Fig. 12.. Examples of projection scrubbing and motion scrubbing.
Five sessions representing a range of head motion (5th to 90th quantiles of mean FD) are shown. The left column shows instances where projection scrubbing flags volumes coincident with head motion but identifies fewer volumes than modFD. These examples illustrate that projection scrubbing often identifies artifacts induced by head motion but may do so with greater specificity than modFD. The right column shows examples where leverage flags volumes just before a spike in modFD. Recall that modFD is based on 4-back temporal differences, which may cause lagged sensitivity to motion artifact in some cases. These examples suggest that projection scrubbing may also be more sensitive to certain effects of motion than modFD.
Fig. 13.
Fig. 13.. Motion scrubbing results in high rates of run exclusion.

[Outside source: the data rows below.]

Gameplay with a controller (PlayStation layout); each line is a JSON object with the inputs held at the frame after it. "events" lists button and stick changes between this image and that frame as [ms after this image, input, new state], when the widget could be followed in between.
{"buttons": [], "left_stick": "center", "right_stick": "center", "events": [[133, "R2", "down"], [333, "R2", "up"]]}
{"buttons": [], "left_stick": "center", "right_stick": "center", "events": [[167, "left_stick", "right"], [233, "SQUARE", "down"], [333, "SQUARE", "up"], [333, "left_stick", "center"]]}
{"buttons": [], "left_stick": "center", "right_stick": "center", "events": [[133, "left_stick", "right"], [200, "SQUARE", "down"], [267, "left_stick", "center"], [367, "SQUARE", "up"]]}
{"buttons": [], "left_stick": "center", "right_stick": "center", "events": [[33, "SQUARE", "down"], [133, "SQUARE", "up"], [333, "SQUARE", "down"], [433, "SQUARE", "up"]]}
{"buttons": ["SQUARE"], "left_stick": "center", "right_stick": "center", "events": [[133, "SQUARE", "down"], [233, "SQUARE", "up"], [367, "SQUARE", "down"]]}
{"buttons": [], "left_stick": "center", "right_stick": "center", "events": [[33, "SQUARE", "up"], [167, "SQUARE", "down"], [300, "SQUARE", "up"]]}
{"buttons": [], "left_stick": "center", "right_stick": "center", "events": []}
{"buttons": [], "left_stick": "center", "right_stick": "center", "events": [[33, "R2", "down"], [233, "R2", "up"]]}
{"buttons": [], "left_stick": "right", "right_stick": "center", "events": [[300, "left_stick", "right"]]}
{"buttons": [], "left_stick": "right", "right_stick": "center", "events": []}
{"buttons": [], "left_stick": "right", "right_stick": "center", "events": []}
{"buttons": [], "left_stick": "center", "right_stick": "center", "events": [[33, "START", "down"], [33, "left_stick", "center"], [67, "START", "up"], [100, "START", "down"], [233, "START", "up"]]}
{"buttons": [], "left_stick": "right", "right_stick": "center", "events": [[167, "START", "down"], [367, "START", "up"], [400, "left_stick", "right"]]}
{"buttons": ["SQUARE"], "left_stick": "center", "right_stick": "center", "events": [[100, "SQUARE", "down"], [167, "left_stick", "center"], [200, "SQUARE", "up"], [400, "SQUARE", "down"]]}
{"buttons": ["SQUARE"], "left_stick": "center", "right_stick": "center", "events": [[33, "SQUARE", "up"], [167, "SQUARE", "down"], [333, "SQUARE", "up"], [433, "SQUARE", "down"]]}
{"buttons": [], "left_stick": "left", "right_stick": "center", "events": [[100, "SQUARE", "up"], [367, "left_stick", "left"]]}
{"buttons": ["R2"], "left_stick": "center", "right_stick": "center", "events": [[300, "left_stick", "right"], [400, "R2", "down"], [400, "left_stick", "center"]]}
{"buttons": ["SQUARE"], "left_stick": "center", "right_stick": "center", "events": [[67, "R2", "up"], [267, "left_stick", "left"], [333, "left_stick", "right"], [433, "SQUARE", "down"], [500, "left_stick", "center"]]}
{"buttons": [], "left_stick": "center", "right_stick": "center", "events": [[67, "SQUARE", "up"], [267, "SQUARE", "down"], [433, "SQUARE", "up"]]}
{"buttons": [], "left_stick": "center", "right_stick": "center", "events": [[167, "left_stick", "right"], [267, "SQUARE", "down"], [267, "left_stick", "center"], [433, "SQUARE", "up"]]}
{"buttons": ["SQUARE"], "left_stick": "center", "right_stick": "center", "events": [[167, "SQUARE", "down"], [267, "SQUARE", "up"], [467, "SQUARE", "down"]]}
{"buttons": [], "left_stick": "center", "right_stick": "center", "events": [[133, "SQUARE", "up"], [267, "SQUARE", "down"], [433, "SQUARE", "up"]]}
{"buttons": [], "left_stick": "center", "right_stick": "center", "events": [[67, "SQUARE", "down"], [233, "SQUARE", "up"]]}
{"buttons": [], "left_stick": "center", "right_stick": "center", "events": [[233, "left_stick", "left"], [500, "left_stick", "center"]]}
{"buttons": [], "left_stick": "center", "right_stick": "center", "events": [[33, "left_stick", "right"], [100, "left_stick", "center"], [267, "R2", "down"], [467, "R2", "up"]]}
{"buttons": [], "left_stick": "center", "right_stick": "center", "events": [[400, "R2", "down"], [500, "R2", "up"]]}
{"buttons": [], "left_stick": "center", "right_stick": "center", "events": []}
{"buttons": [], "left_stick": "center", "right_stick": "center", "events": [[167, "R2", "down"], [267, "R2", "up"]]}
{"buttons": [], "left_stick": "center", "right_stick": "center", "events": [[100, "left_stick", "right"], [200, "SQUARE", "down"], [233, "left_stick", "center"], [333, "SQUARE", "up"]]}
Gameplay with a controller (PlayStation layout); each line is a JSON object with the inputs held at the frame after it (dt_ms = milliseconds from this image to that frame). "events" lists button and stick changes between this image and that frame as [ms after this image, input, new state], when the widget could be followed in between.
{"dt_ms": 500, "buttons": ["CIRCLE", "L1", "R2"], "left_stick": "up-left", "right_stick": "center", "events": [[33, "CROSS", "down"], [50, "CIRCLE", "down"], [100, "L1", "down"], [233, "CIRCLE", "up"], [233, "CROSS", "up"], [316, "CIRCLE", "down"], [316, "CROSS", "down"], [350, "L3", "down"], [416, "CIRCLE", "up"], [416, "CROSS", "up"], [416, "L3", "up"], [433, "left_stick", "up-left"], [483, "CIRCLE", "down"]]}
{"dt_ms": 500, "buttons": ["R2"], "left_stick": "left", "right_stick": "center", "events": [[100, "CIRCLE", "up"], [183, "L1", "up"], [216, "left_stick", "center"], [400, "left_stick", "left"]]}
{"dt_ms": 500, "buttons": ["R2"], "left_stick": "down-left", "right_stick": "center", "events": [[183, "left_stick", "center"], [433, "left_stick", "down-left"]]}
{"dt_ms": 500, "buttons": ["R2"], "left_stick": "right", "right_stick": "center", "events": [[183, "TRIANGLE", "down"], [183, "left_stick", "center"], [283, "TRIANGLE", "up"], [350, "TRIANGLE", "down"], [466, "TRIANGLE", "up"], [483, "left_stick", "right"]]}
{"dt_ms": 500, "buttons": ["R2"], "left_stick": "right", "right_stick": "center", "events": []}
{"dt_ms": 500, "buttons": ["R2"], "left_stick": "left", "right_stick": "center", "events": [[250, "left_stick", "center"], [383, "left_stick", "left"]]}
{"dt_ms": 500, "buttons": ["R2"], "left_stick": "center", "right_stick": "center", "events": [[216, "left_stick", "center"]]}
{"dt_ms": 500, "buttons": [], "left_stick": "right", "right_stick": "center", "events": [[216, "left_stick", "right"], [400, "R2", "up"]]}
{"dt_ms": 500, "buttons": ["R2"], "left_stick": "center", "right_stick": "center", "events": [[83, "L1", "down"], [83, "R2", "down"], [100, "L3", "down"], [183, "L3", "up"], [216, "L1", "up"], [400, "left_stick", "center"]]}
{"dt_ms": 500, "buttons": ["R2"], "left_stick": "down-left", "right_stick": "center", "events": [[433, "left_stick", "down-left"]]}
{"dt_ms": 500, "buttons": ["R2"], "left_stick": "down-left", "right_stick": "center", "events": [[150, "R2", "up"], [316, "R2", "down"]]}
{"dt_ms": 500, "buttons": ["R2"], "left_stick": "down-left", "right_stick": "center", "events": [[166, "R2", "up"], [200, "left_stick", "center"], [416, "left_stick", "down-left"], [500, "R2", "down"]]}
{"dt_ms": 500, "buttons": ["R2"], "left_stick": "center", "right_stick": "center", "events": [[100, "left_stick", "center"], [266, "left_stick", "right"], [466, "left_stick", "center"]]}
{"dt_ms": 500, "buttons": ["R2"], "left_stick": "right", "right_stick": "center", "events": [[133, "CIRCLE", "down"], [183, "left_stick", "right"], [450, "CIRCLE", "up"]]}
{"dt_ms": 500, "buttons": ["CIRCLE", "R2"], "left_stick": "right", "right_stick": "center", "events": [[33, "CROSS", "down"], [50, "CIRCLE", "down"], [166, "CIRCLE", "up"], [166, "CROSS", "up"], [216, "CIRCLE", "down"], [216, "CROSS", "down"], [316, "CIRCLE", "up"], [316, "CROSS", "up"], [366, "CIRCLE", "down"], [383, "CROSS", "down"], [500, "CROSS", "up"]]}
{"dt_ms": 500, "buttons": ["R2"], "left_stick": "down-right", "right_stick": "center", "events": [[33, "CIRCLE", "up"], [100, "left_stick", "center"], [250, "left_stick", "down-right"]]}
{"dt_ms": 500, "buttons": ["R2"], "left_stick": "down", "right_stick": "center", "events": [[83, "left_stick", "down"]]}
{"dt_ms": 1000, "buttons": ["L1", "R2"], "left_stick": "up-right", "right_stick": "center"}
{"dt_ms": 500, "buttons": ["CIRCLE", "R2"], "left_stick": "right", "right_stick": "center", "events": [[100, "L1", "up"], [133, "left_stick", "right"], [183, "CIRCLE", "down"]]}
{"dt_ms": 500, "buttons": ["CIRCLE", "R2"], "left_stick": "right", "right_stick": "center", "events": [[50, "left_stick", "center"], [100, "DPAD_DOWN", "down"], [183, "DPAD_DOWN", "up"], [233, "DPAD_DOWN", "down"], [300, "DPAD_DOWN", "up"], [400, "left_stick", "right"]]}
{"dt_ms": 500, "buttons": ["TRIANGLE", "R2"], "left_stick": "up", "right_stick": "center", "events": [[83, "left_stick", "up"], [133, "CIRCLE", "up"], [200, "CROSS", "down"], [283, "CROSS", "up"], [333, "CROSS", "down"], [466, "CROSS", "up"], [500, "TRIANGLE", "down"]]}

Histograms show the distribution of minutes remaining in each run after scrubbing. Note the square-root scale on the y-axis. Based on a rule that all runs must retain at least 10 minutes of data after scrubbing (dashed line), motion scrubbing with modFD at the 0.2 mm threshold would exclude 66 runs or 20% of the 336 total runs. Both projection scrubbing and DVARS would leave every run with at least 10 minutes of data, resulting in no exclusions.